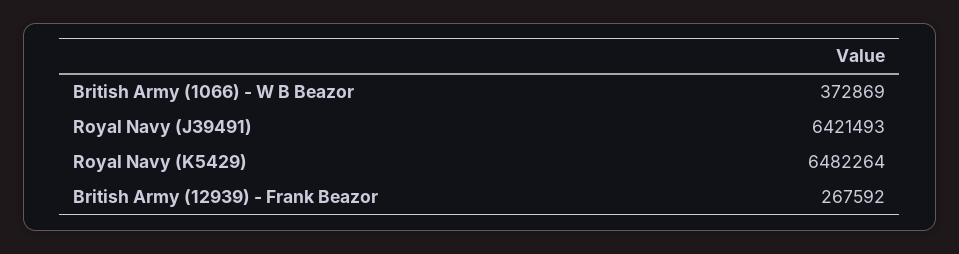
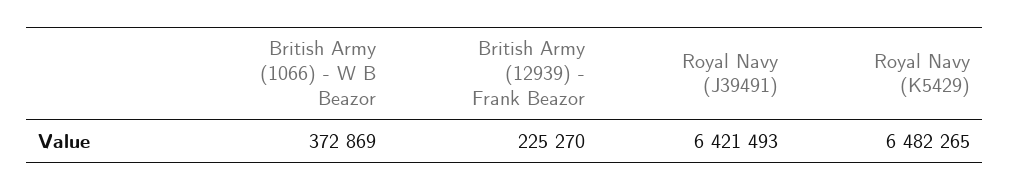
  {
    "British Army (1066) - W B Beazor": 372869,
    "Royal Navy (J39491)": 6421493,
-   "Royal Navy (K5429)": 6482264,
+   "Royal Navy (K5429)": 6482265,
-   "British Army (12939) - Frank Beazor": 267592
+   "British Army (12939) - Frank Beazor": 225270
  }

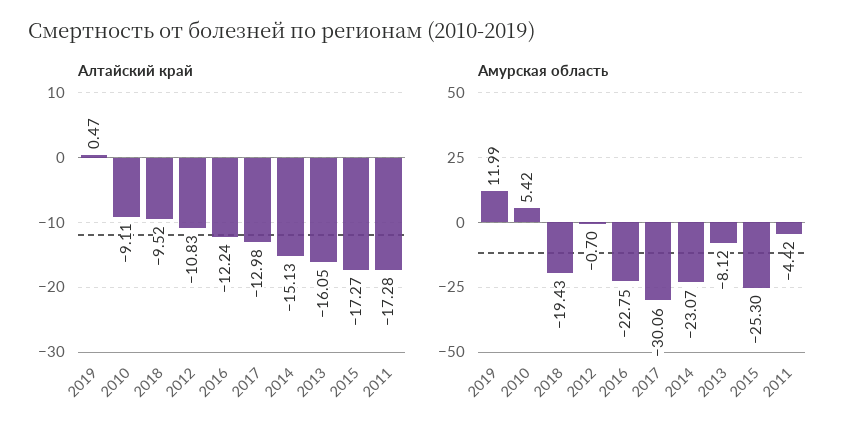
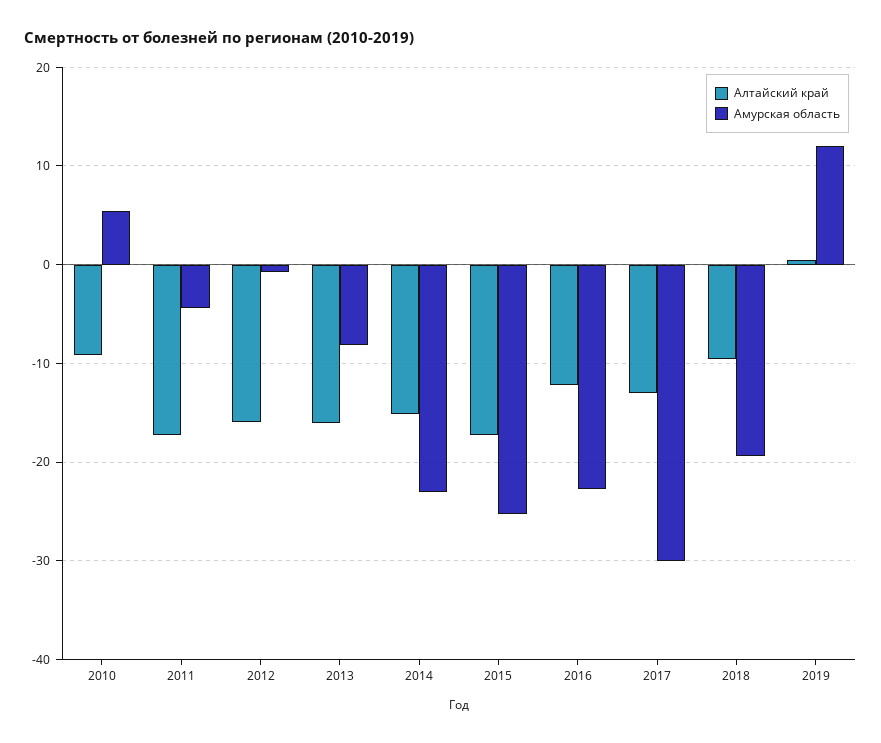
  {
    "Алтайский край": {
      "2019": 0.47,
      "2010": -9.11,
      "2018": -9.52,
-     "2012": -10.83,
+     "2012": -16,
      "2016": -12.24,
      "2017": -12.98,
      "2014": -15.13,
      "2013": -16.05,
      "2015": -17.27,
      "2011": -17.28
    },
    "Амурская область": {
      "2019": 11.99,
      "2010": 5.42,
      "2018": -19.43,
      "2012": -0.7,
      "2016": -22.75,
      "2017": -30.06,
      "2014": -23.07,
      "2013": -8.12,
      "2015": -25.3,
      "2011": -4.42
    }
  }

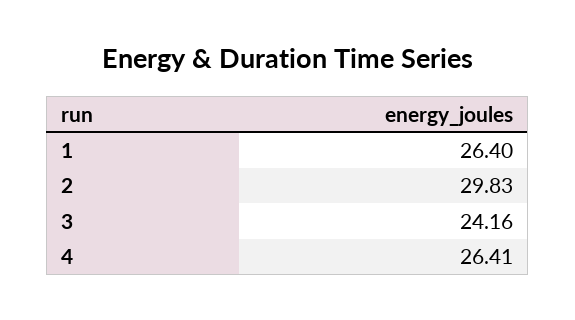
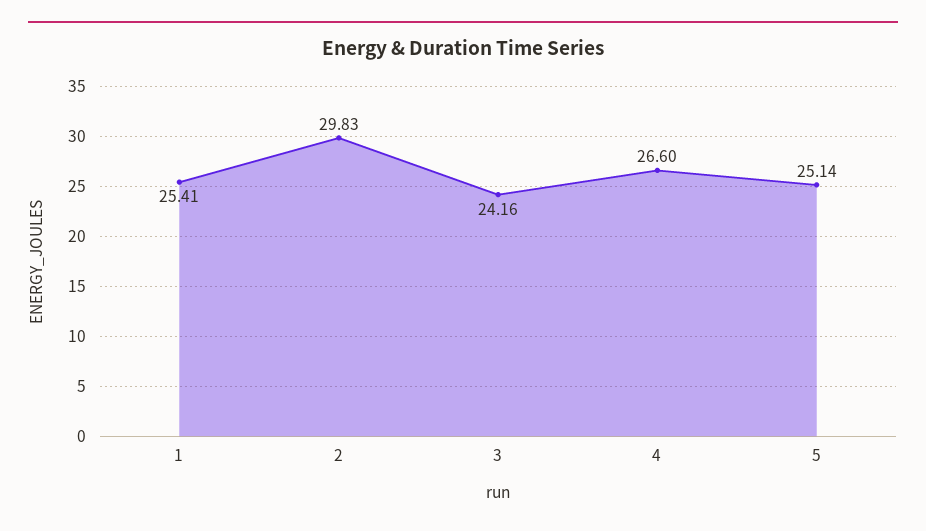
  {
-   "1": 26.4,
+   "1": 25.41,
    "2": 29.83,
    "3": 24.16,
-   "4": 26.41
+   "4": 26.6,
+   "5": 25.14
  }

◆ Assignment ◆
Show the lines of the records that contain the word "British".

◆ Reply ◆
    "British Army (1066) - W B Beazor": 372869,
-   "British Army (12939) - Frank Beazor": 267592
+   "British Army (12939) - Frank Beazor": 225270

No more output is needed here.